Best practices for Databricks
This article extends our recommended best practices for Databricks.
Databricks workspace management
We recommend using a single Databricks workspace with Unity Catalog enabled for working with Ascend. You may need to create separate workspaces depending on your needs. In general, Databricks organizes data globally in the Unity Catalog, whereas Databricks Workspaces are used to manage access control and compute resources.
Utilize fine-grained permissions to control access levels and resource usage on your Databricks workspace(s).
Unity Catalog catalog management
Create separate catalogs for each Ascend Deployment and Workspace.
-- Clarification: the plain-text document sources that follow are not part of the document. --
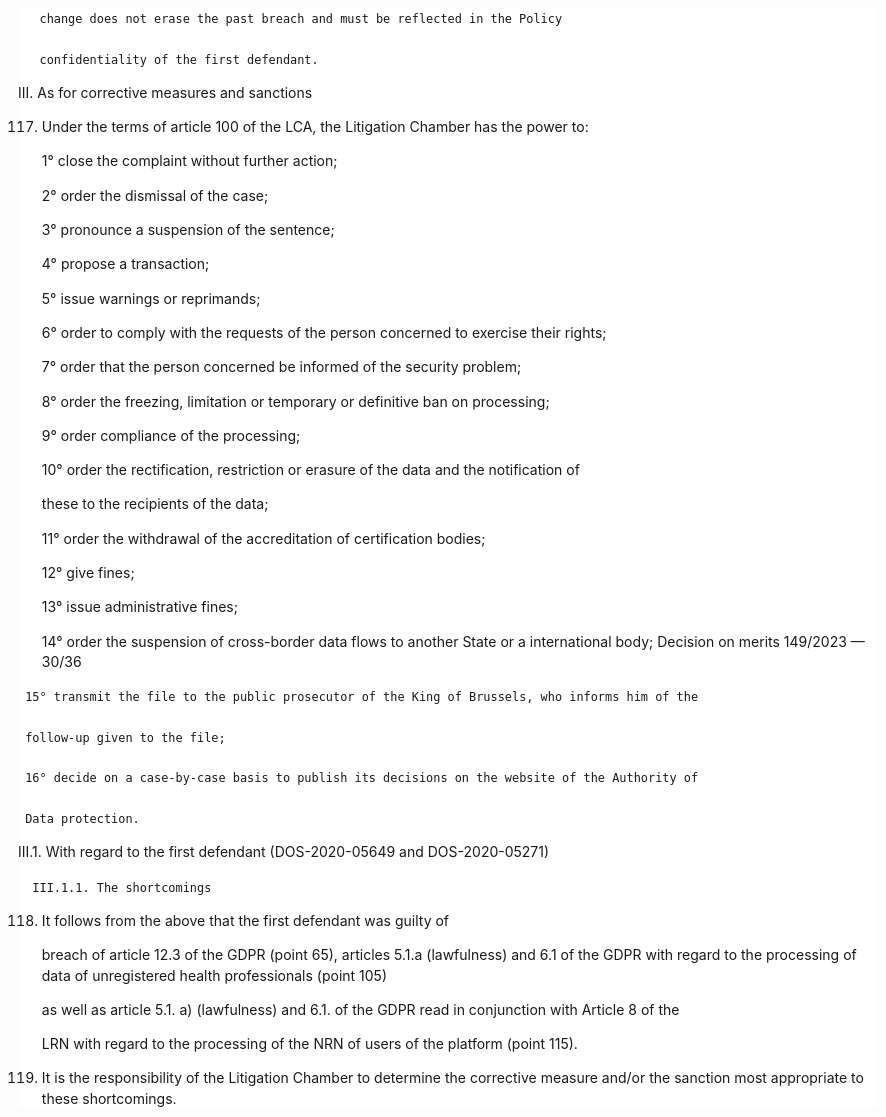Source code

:        change does not erase the past breach and must be reflected in the Policy

       confidentiality of the first defendant.

III. As for corrective measures and sanctions

 117. Under the terms of article 100 of the LCA, the Litigation Chamber has the power to:

       1° close the complaint without further action;

       2° order the dismissal of the case;

       3° pronounce a suspension of the sentence;

       4° propose a transaction;

       5° issue warnings or reprimands;

       6° order to comply with the requests of the person concerned to exercise their rights;

       7° order that the person concerned be informed of the security problem;

       8° order the freezing, limitation or temporary or definitive ban on processing;

       9° order compliance of the processing;

       10° order the rectification, restriction or erasure of the data and the notification of

       these to the recipients of the data;

       11° order the withdrawal of the accreditation of certification bodies;

       12° give fines;

       13° issue administrative fines;

       14° order the suspension of cross-border data flows to another State or a
       international body; Decision on merits 149/2023 — 30/36

     15° transmit the file to the public prosecutor of the King of Brussels, who informs him of the

     follow-up given to the file;

     16° decide on a case-by-case basis to publish its decisions on the website of the Authority of

     Data protection.

   III.1. With regard to the first defendant (DOS-2020-05649 and DOS-2020-05271)

      III.1.1. The shortcomings

118. It follows from the above that the first defendant was guilty of

     breach of article 12.3 of the GDPR (point 65), articles 5.1.a (lawfulness) and 6.1 of the GDPR
     with regard to the processing of data of unregistered health professionals (point 105)

     as well as article 5.1. a) (lawfulness) and 6.1. of the GDPR read in conjunction with Article 8 of the

     LRN with regard to the processing of the NRN of users of the platform (point 115).

119. It is the responsibility of the Litigation Chamber to determine the corrective measure and/or the sanction
     most appropriate to these shortcomings.

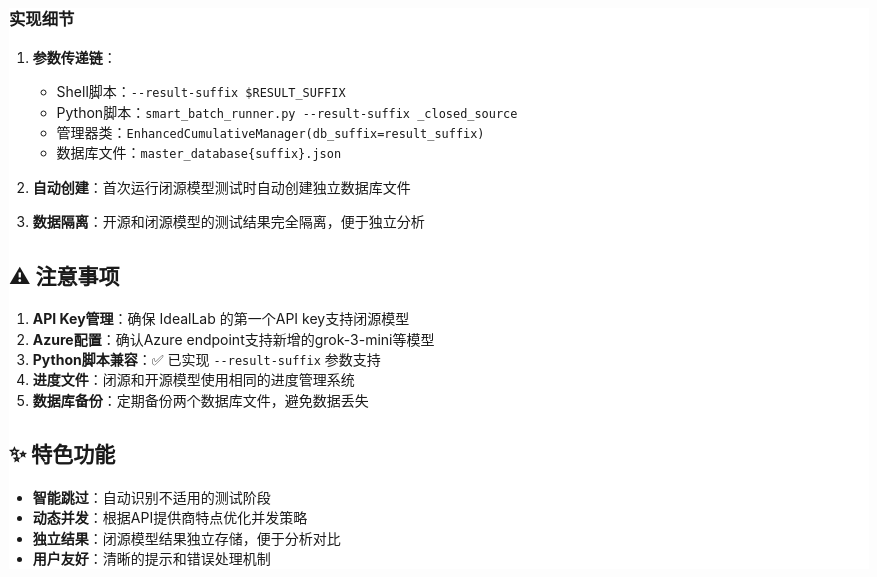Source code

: ### 实现细节
1. **参数传递链**：
   - Shell脚本：`--result-suffix $RESULT_SUFFIX`
   - Python脚本：`smart_batch_runner.py --result-suffix _closed_source`
   - 管理器类：`EnhancedCumulativeManager(db_suffix=result_suffix)`
   - 数据库文件：`master_database{suffix}.json`

2. **自动创建**：首次运行闭源模型测试时自动创建独立数据库文件

3. **数据隔离**：开源和闭源模型的测试结果完全隔离，便于独立分析

## ⚠️ 注意事项

1. **API Key管理**：确保 IdealLab 的第一个API key支持闭源模型
2. **Azure配置**：确认Azure endpoint支持新增的grok-3-mini等模型
3. **Python脚本兼容**：✅ 已实现 `--result-suffix` 参数支持
4. **进度文件**：闭源和开源模型使用相同的进度管理系统
5. **数据库备份**：定期备份两个数据库文件，避免数据丢失

## ✨ 特色功能

- **智能跳过**：自动识别不适用的测试阶段
- **动态并发**：根据API提供商特点优化并发策略
- **独立结果**：闭源模型结果独立存储，便于分析对比
- **用户友好**：清晰的提示和错误处理机制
We recommend naming these [ASCEND_PROJECT_NAME]_[ENVIRONMENT]
and [ASCEND_PROJECT_NAME]_WORKSPACE_[DEVELOPER_NAME]
, respectively.
Though we follow our convention of using uppercase for catalog names, Databricks lowercases them.
OTTOS_EXPEDITIONS_DEVELOPMENT
OTTOS_EXPEDITIONS_STAGING
OTTOS_EXPEDITIONS_PRODUCTION
OTTOS_EXPEIDTIONS_WORKSPACE_CODY
OTTOS_EXPEDITIONS_WORKSPACE_SEAN
OTTOS_EXPEDITIONS_WORKSPACE_SHIFRA
When sharing a Databricks workspace with non-Ascend applications, you may want to additionally prefix catalogs with ASCEND_
.
Compute resources
Databricks offers multiple compute types (and various flavors of those types). For Ascend, we recommend working with:
- all-purpose clusters (for PySpark)
- SQL warehouses (for SQL and everything else)
Unity Catalog must be enabled on all Databricks compute to be used with Ascend. We strongly recommend using SQL warehouses and separating Flows that require PySpark due to the startup time of all-purpose clusters (typically 5+ minutes).
You can accomplish the above with Profile and Flow Parameters. Set both details for a cluster (cluster_id
and http_path
) alongside the details for a warehouse (http_path
) in your profile, e.g. deployment_dev.yaml
:
profile:
parameters:
databricks:
workspace_url: <your-databricks-workspace-url>
client_id: <your-databricks-service-principal-client-id>
cluster_id: <your-databricks-cluster-id>
cluster_http_path: <your-databricks-cluster-http-path>
warehouse_http_path: <your-databricks-warehouse-http-path>
catalog: OTTOS_EXPEDITIONS_DEV
schema: DEFAULT
defaults:
- kind: Flow
name:
regex: .*
spec:
data_plane:
connection_name: data_plane_databricks
Then override the http_path
in your Flow:
flow:
version: 0.1.0
parameters:
databricks:
schema: SQL_FLOW
http_path: ${parameters.databricks.warehouse_http_path}
Or to use the all-purpose cluster:
flow:
version: 0.1.0
parameters:
databricks:
schema: PYSPARK_FLOW
http_path: ${parameters.databricks.cluster_http_path}
Our best practices are implemented as part of Otto's Expeditions!
We recommend creating a separate all-purpose cluster and warehouse for each Environment named ASCEND_[ENVIRONMENT]_[TYPE]
.
ASCEND_DEVELOPMENT_CLUSTER
ASCEND_DEVELOPMENT_WAREHOUSE
ASCEND_STAGING_CLUSTER
ASCEND_STAGING_WAREHOUSE
ASCEND_PRODUCTION_CLUSTER
ASCEND_PRODUCTION_WAREHOUSE
Additionally, if using Databricks as your Instance store, create the ASCEND_INSTANCE_STORE
warehouse.
Access control (service principals)
Use Databricks service principals to manage access control to the catalogs and compute above. Create a service principal for each Ascend Environment (Development, Staging, Production) and optionally one for the Instance Store. Give full permissions to the catalog and compute resources for the service principal.